Here is an example of the video light, taken from Uptown Mondaze in Kingston Jamaica in 2015:
As well as focusing on dance soloists and groups, the video light also pans up and down female members of the audience, taking in their clothing choices as representation of the dancehall fashion and style.
The two videos above and below help to give a sense of the Dancehall Space, in this instance an outdoor space transformed by the huge amps, projector screen and sound system. Crews stand together in the space, artists will have specific areas that only they and their team can occupy, and those wishing to showcase new steps take to the highest platforms to ensure they can be seen by all.
In this video, you will notice how the selector calls out to Dance Xpressionz and specific members who are responsible for creating popular movements such as the Shelly Bounce (Shelly is the dancer wearing all black in the centre).
Aesthetically, the Dancehall movements convey continuities across the African Diaspora such as the emphasis of dancing on the beat, polyrhythms and isolations, on bends in the body such as the torso, head, pelvis and knees, as well as the whining of the pelvis, ephebism and the bounce.
There is a gender divide in the types of movement performed in the Dancehall.
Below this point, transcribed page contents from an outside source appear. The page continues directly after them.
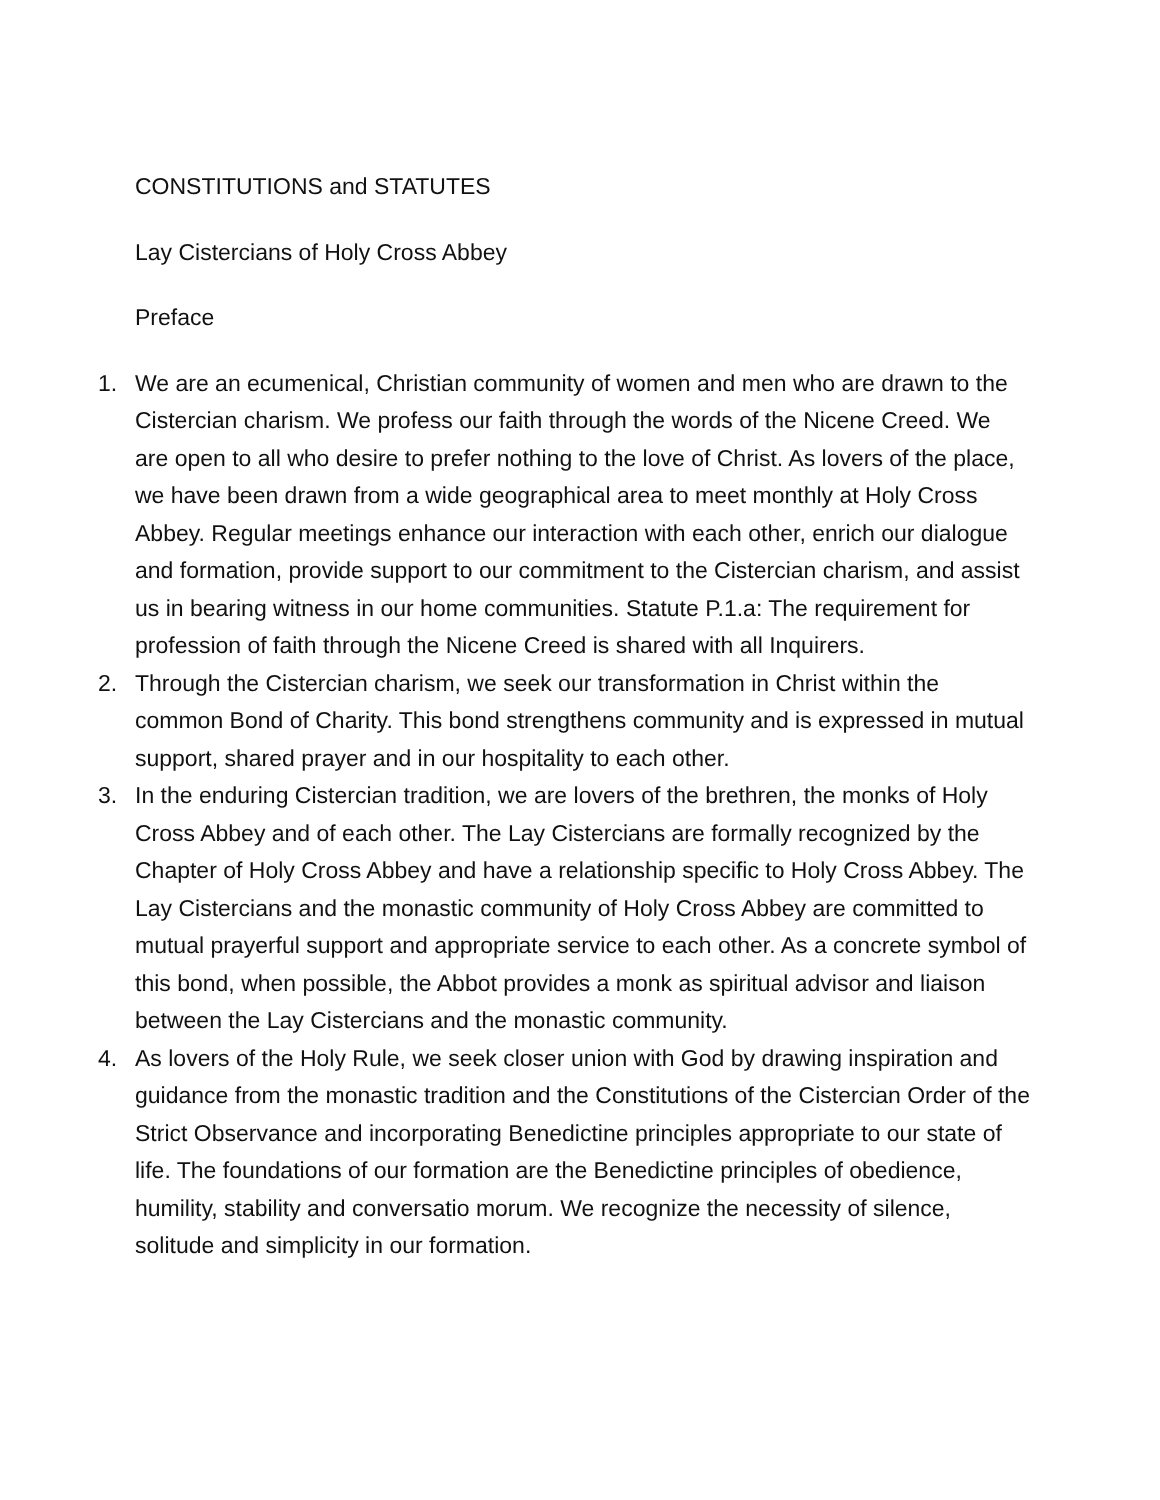CONSTITUTIONS and STATUTES
Lay Cistercians of Holy Cross Abbey
Preface
1. We are an ecumenical, Christian community of women and men who are drawn to the Cistercian charism. We profess our faith through the words of the Nicene Creed. We are open to all who desire to prefer nothing to the love of Christ. As lovers of the place, we have been drawn from a wide geographical area to meet monthly at Holy Cross Abbey. Regular meetings enhance our interaction with each other, enrich our dialogue and formation, provide support to our commitment to the Cistercian charism, and assist us in bearing witness in our home communities. Statute P.1.a: The requirement for profession of faith through the Nicene Creed is shared with all Inquirers.
2. Through the Cistercian charism, we seek our transformation in Christ within the common Bond of Charity. This bond strengthens community and is expressed in mutual support, shared prayer and in our hospitality to each other.
3. In the enduring Cistercian tradition, we are lovers of the brethren, the monks of Holy Cross Abbey and of each other. The Lay Cistercians are formally recognized by the Chapter of Holy Cross Abbey and have a relationship specific to Holy Cross Abbey. The Lay Cistercians and the monastic community of Holy Cross Abbey are committed to mutual prayerful support and appropriate service to each other. As a concrete symbol of this bond, when possible, the Abbot provides a monk as spiritual advisor and liaison between the Lay Cistercians and the monastic community.
4. As lovers of the Holy Rule, we seek closer union with God by drawing inspiration and guidance from the monastic tradition and the Constitutions of the Cistercian Order of the Strict Observance and incorporating Benedictine principles appropriate to our state of life. The foundations of our formation are the Benedictine principles of obedience, humility, stability and conversatio morum. We recognize the necessity of silence, solitude and simplicity in our formation.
Female dancers can perform both female and male movements, however it is not culturally acceptable (in Jamaican culture) for a male dancer to perform female movements. Male dances emphasise complex leg and hand coordinated movements, as seen here by Shady Squad:
Whereas for female dances the origin of the movement is the pelvis, as seen here in Mr Vegas’ Bruk It Down featuring female dancers from Dance Xpressionz:
It is impossible to be interested in Dancehall and to not know about (Father) Bogle aka Mr Wacky. Real name Gerald Levy, Mr Bogle’s legacy has been the creation of key foundational Dancehall steps including The Bogle, Willie Bounce (named after his Black Roses Crew member Willie Haggart), Wacky Dip, Out and Bad and Row Di Boat to name a few.
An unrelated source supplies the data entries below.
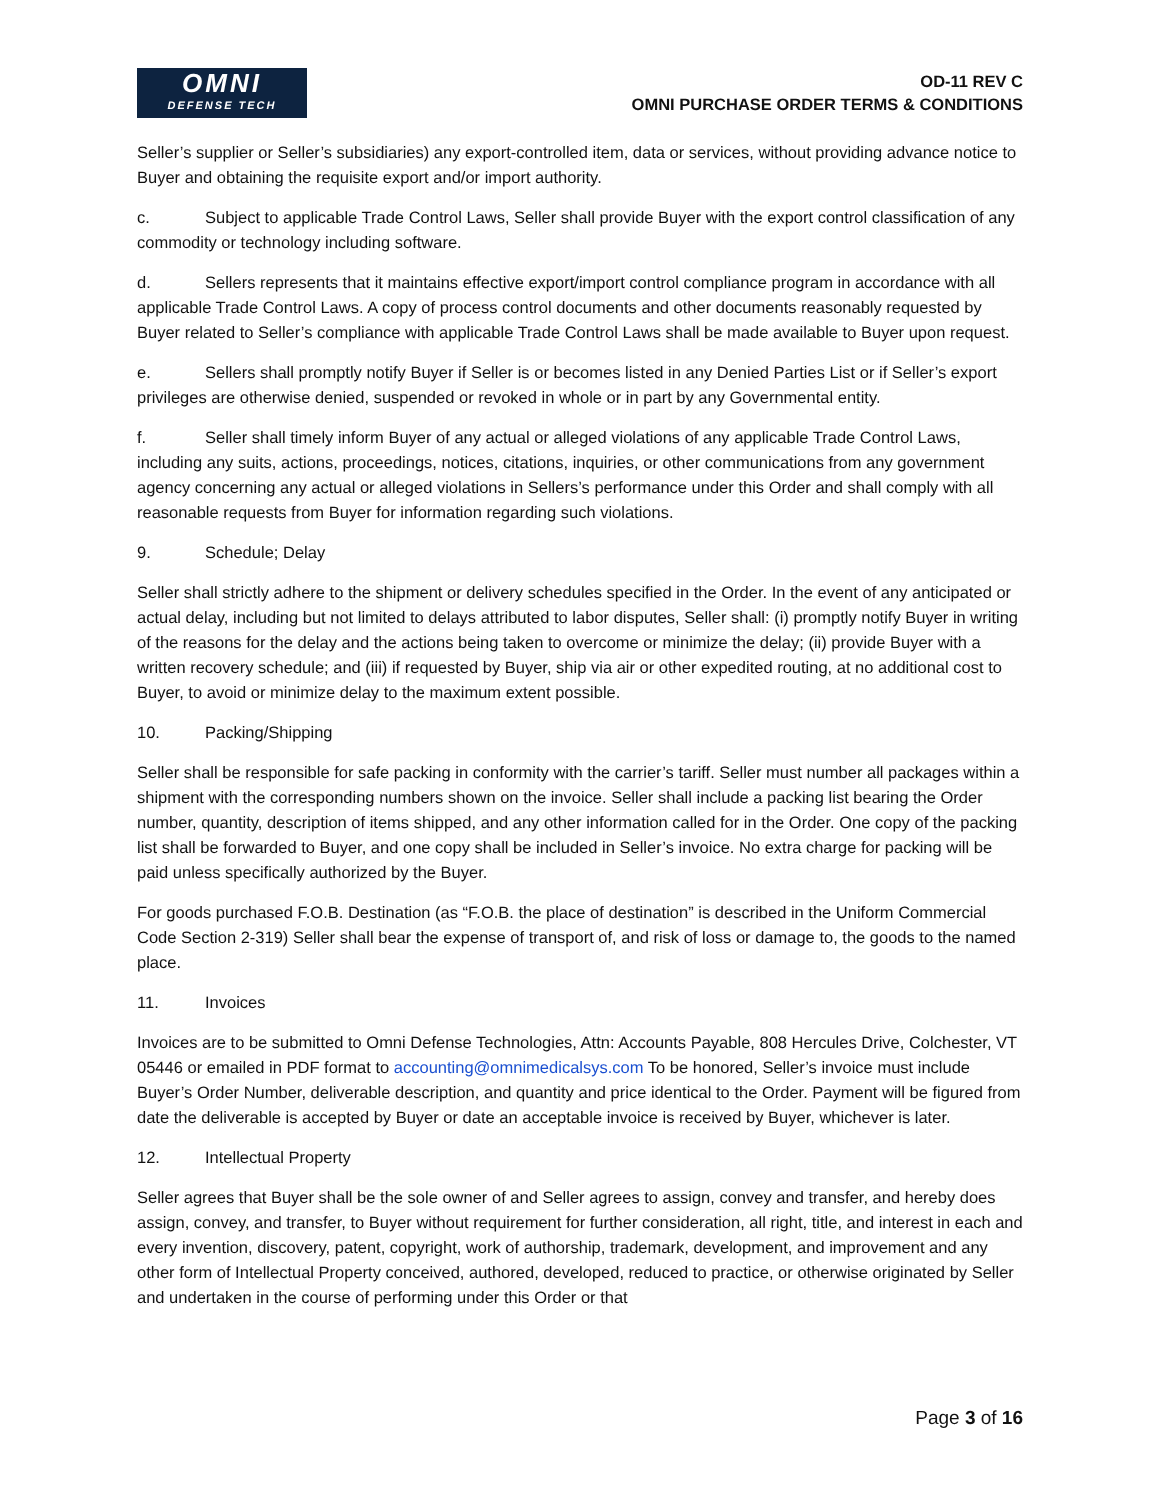OMNI
DEFENSE TECH
OD-11 REV C
OMNI PURCHASE ORDER TERMS & CONDITIONS
Seller’s supplier or Seller’s subsidiaries) any export-controlled item, data or services, without providing advance notice to Buyer and obtaining the requisite export and/or import authority.
c. Subject to applicable Trade Control Laws, Seller shall provide Buyer with the export control classification of any commodity or technology including software.
d. Sellers represents that it maintains effective export/import control compliance program in accordance with all applicable Trade Control Laws. A copy of process control documents and other documents reasonably requested by Buyer related to Seller’s compliance with applicable Trade Control Laws shall be made available to Buyer upon request.
e. Sellers shall promptly notify Buyer if Seller is or becomes listed in any Denied Parties List or if Seller’s export privileges are otherwise denied, suspended or revoked in whole or in part by any Governmental entity.
f. Seller shall timely inform Buyer of any actual or alleged violations of any applicable Trade Control Laws, including any suits, actions, proceedings, notices, citations, inquiries, or other communications from any government agency concerning any actual or alleged violations in Sellers’s performance under this Order and shall comply with all reasonable requests from Buyer for information regarding such violations.
9. Schedule; Delay
Seller shall strictly adhere to the shipment or delivery schedules specified in the Order. In the event of any anticipated or actual delay, including but not limited to delays attributed to labor disputes, Seller shall: (i) promptly notify Buyer in writing of the reasons for the delay and the actions being taken to overcome or minimize the delay; (ii) provide Buyer with a written recovery schedule; and (iii) if requested by Buyer, ship via air or other expedited routing, at no additional cost to Buyer, to avoid or minimize delay to the maximum extent possible.
10. Packing/Shipping
Seller shall be responsible for safe packing in conformity with the carrier’s tariff. Seller must number all packages within a shipment with the corresponding numbers shown on the invoice. Seller shall include a packing list bearing the Order number, quantity, description of items shipped, and any other information called for in the Order. One copy of the packing list shall be forwarded to Buyer, and one copy shall be included in Seller’s invoice. No extra charge for packing will be paid unless specifically authorized by the Buyer.
For goods purchased F.O.B. Destination (as “F.O.B. the place of destination” is described in the Uniform Commercial Code Section 2-319) Seller shall bear the expense of transport of, and risk of loss or damage to, the goods to the named place.
11. Invoices
Invoices are to be submitted to Omni Defense Technologies, Attn: Accounts Payable, 808 Hercules Drive, Colchester, VT 05446 or emailed in PDF format to accounting@omnimedicalsys.com To be honored, Seller’s invoice must include Buyer’s Order Number, deliverable description, and quantity and price identical to the Order. Payment will be figured from date the deliverable is accepted by Buyer or date an acceptable invoice is received by Buyer, whichever is later.
12. Intellectual Property
Seller agrees that Buyer shall be the sole owner of and Seller agrees to assign, convey and transfer, and hereby does assign, convey, and transfer, to Buyer without requirement for further consideration, all right, title, and interest in each and every invention, discovery, patent, copyright, work of authorship, trademark, development, and improvement and any other form of Intellectual Property conceived, authored, developed, reduced to practice, or otherwise originated by Seller and undertaken in the course of performing under this Order or that
Page 3 of 16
Particularly during the 1990s, Father Bogle developed key relationships with artists such as Bounty Killer, Beenie Man, Elephant Man and Voice Mail. His steps are featured on many of their tracks and have subsequently gained notoriety all over the world.
The below video from dancer Latonya Style takes you through 22 of Bogle’s world famous steps:
FAVOURITE DANCEHALL DJs (a small selection)
J Capri (RIP)
TOP DANCEHALL CREWS/DANCERS TO LOOK OUT FOR
Dance Xpressionz (Orville Hall, Dansa Bling, Shelly, Stacy)
Black Eagles Crew
Dance JA (cultural organisation)
There we have it! A beginner’s guide to Dancehall. Though not fully comprehensive, I hope this helps to give insight in to this powerful form of popular dance and why I vibe, breathe and dance it as much as possible!